可见内核栈都是在TRAMPOLINE下面,相邻的内核栈相距2个物理页(1页用于内核栈,一页防止栈溢出覆盖数据),且分配顺序是自上而下(因为栈是向下增长的)。
结合proc_mapstacks中的p-proc不难看出,这是为每个进程划分的一块内核栈,互相独立。
对应于书中的xv6内核地址空间布局图。注意,所有进程的内核栈映射都在内核页表!!!

img.png

book-riscv-rev2.pdf#P34

  • 由于是在初始化内核页表,因此索引到的页表项pte大多情况下都是需要kalloc分配内存页
  • 上述这些操作发生时,还没有开启分页功能,因此是虚拟地址-物理地址的直接映射(direct mapping),walk将页表项指向的页的物理地址当成虚拟地址使用

引用原文的一段描述:

A page table is stored in physical memory as a three-level tree. The root of the tree is a 4096-byte
page-table page that contains 512 PTEs, which contain the physical addresses for page-table pages
in the next level of the tree. Each of those pages contains 512 PTEs for the final level in the tree.
The paging hardware uses the top 9 bits of the 27 bits to select a PTE in the root page-table page,
the middle 9 bits to select a PTE in a page-table page in the next level of the tree, and the bottom
9 bits to select the final PTE.

book-riscv-rev2.pdf#32

现在,kvmminit初始化了内核页表,kernel_pagetable指向了内核根页表(root page-table),main.c接着接着调用
kvminithart函数启用分页并刷新TLB。

kvminithart 启用分页

void
kvminithart()
{
  w_satp(MAKE_SATP(kernel_pagetable));
  sfence_vma();
}
  1. w_astp使用汇编指令,将内核页表的物理地址写入到寄存器satp
  2. sfence_vma使用RISC_V的汇编指令刷新CPU的TLB(由于读取页表映射需要进行读取内存,因此使用TLB缓存这些映射,利用局部性原理加快速度)

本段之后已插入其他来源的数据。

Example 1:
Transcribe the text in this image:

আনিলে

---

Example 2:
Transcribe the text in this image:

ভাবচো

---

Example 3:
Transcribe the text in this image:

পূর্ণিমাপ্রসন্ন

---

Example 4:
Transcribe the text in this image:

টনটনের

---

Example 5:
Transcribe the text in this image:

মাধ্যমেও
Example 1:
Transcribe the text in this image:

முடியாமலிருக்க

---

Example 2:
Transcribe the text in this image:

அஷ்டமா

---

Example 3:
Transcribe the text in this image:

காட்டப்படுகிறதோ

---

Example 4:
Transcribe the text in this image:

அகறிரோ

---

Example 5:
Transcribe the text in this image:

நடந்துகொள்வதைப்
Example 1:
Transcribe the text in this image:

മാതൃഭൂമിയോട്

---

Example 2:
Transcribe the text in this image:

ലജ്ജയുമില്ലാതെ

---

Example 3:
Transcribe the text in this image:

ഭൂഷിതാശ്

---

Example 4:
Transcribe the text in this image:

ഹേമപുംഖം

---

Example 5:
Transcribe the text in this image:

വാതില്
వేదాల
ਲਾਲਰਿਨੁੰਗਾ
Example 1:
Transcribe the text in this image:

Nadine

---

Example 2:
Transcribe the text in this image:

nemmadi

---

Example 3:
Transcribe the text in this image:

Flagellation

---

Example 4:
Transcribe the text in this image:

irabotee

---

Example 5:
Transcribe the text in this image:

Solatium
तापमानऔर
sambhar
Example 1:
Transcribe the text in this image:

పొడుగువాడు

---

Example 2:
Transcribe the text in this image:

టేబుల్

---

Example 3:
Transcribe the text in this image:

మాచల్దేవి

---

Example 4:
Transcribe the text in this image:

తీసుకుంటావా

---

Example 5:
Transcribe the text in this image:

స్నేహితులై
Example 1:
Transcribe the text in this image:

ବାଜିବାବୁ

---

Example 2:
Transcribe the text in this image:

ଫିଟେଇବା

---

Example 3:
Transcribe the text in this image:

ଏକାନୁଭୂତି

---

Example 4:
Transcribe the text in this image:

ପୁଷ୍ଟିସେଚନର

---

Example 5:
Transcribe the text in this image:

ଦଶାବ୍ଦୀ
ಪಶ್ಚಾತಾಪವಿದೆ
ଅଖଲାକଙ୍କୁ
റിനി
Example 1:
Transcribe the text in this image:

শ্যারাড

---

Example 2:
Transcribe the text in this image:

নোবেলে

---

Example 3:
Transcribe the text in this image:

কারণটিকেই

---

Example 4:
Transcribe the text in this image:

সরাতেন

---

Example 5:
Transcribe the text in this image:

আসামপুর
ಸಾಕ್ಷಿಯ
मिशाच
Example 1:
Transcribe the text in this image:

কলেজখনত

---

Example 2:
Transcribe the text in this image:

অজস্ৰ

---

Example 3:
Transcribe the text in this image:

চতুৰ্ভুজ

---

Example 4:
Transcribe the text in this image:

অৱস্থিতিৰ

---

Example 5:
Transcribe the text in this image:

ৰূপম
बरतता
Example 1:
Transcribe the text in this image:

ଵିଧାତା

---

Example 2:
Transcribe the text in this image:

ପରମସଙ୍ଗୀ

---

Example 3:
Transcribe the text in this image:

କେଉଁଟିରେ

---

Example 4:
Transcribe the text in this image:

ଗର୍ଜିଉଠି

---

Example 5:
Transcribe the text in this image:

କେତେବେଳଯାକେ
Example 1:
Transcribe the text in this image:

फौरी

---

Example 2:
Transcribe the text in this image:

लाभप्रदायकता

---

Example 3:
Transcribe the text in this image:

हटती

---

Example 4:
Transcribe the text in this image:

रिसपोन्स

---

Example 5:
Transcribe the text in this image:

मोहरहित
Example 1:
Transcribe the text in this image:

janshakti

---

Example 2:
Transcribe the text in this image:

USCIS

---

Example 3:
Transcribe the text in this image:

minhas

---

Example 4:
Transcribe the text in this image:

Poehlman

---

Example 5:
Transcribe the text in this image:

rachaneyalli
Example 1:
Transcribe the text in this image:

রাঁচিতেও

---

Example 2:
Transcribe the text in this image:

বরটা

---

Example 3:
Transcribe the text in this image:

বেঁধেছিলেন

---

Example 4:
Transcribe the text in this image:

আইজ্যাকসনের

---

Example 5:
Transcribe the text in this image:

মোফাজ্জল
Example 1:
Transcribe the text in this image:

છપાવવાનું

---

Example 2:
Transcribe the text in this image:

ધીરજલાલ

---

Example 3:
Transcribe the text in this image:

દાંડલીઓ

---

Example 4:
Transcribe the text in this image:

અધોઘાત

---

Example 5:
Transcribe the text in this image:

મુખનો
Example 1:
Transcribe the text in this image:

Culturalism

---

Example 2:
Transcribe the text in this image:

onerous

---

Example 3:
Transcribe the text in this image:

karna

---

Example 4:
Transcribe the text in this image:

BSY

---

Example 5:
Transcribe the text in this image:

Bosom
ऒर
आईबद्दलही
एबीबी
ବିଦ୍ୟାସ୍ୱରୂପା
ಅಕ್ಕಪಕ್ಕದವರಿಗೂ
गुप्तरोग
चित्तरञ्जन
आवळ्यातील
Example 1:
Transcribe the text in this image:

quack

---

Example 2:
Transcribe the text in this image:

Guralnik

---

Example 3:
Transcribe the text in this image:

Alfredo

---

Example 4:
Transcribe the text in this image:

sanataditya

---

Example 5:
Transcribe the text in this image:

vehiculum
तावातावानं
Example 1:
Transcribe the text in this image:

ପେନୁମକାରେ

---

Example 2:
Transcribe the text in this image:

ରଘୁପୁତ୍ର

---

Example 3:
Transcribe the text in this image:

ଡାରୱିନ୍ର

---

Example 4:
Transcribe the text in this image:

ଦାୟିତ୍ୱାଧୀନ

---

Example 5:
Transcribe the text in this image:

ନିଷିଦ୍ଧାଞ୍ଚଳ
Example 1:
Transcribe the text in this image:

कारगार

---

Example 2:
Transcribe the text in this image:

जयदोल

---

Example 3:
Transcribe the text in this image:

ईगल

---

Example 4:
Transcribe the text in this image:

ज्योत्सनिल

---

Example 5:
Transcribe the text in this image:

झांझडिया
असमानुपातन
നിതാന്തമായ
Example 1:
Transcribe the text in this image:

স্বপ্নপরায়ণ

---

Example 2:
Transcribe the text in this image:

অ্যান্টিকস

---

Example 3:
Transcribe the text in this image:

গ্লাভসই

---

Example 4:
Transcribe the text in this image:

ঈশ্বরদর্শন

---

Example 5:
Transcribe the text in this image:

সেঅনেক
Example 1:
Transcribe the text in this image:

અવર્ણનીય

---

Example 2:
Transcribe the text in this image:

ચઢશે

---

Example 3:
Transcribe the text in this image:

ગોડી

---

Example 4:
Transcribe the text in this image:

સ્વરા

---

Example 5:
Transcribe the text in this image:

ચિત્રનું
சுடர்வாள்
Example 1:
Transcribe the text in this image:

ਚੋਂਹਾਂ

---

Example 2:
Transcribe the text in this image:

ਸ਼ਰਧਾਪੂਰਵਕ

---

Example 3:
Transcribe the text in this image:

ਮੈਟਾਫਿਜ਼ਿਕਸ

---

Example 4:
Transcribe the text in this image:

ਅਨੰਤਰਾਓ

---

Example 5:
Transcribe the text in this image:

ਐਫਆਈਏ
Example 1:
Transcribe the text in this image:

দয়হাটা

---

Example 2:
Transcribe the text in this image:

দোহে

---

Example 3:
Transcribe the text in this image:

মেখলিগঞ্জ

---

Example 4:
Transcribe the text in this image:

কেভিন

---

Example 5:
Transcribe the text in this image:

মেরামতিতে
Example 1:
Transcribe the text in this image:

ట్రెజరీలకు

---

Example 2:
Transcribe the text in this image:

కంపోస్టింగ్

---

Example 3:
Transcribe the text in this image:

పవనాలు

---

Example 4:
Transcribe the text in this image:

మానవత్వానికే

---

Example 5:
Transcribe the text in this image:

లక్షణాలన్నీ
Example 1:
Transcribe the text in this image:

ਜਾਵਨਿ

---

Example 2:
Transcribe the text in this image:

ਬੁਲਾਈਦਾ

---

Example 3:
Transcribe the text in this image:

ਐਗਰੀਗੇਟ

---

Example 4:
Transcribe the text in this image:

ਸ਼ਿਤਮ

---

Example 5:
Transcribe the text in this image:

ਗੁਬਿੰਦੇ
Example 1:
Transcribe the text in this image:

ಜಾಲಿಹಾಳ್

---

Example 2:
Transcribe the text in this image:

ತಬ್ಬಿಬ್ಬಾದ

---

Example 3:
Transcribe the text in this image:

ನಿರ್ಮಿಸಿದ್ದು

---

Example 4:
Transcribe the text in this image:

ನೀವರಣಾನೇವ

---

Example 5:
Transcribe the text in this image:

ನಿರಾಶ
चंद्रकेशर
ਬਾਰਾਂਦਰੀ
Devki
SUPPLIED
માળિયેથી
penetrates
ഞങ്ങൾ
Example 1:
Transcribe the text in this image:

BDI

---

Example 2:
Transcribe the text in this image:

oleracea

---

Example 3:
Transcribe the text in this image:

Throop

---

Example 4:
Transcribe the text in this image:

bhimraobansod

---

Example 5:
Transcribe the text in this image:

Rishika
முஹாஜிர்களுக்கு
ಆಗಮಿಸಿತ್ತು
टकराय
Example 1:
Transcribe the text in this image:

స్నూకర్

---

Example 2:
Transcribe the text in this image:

kvminithart函数执行之后,后续指令使用到的虚拟地址都会被映射为正确的物理地址

kernel/kalloc.c

上述在初始化内核页表时,都是使用kalloc函数分配内存,现在来看看xv6的内存管理机制:
xv6使用一个链表来记录哪些页是可用的, 俗称”空闲链表“,且每次分配或释放的空间都是大小为4KB的页。

内存管理使用到结构体run来存储可分配空间的地址,结构体run定义如下:

struct run {
  struct run *next;
};

结构体run形成一个空闲页的链表,链表freelist和该链表的自旋锁则封装在另一个结构体kmem中:

struct {
  struct spinlock lock;
  struct run *freelist;
} kmem;

只有在获取到自旋锁时,,才能分配或释放内存,以确保线程安全。
freelist用于记录空闲内存页,那么存储这些记录的内存又从哪里来呢?
xv6将空闲链表节点存储在空闲内存页当中,空闲页page中可以存储这样一个指针p,指针p的地址就是空闲页page的地址,指针p的内容就是下一个空闲页的地址。
记住这一点,将更容易理解下面xv6的源代码。

kinit 初始化可用内存

回到xv6的启动过程,在main.c调用kvminit函数创建页表之前,先调用了kinit函数初始化可用内存。

kinit

void
kinit()
{
  initlock(&kmem.lock, "kmem");
  freerange(end, (void*)PHYSTOP);
}

kinit函数中,先初始化了空闲链表的自旋锁,在这里先不考虑自旋锁的创建细节;随后调用freerange释放end~PHYSTOP范围的物理内存。
freerange是如何释放该范围内的物理地址呢?

freerange

void
freerange(void *pa_start, void *pa_end)
{
  char *p;
  p = (char*)PGROUNDUP((uint64)pa_start);
  for(; p + PGSIZE <= (char*)pa_end; p += PGSIZE)
    kfree(p);
}

freerange函数使用riscv.h中预处理操作PGROUNDUP获取起始物理页地址,之后对该范围内的物理页依次调用kfee添加到空闲页。

现在看看kfee函数对物理页做了什么操作:

kfree

void
kfree(void *pa)
{
  struct run *r;

  if(((uint64)pa % PGSIZE) != 0 || (char*)pa < end || (uint64)pa >= PHYSTOP)
    panic("kfree");

  // Fill with junk to catch dangling refs.
  memset(pa, 1, PGSIZE);

  r = (struct run*)pa;

  acquire(&kmem.lock);
  r->next = kmem.freelist;
  kmem.freelist = r;
  release(&kmem.lock);
}

kfee先对传入的物理地址pa进行合法性判断,如地址是否按4KB对齐,地址是否在正确范围内;随后对该物理地址的内容进行垃圾填充(对已经释放的物理地址的指针引用会更快失败)。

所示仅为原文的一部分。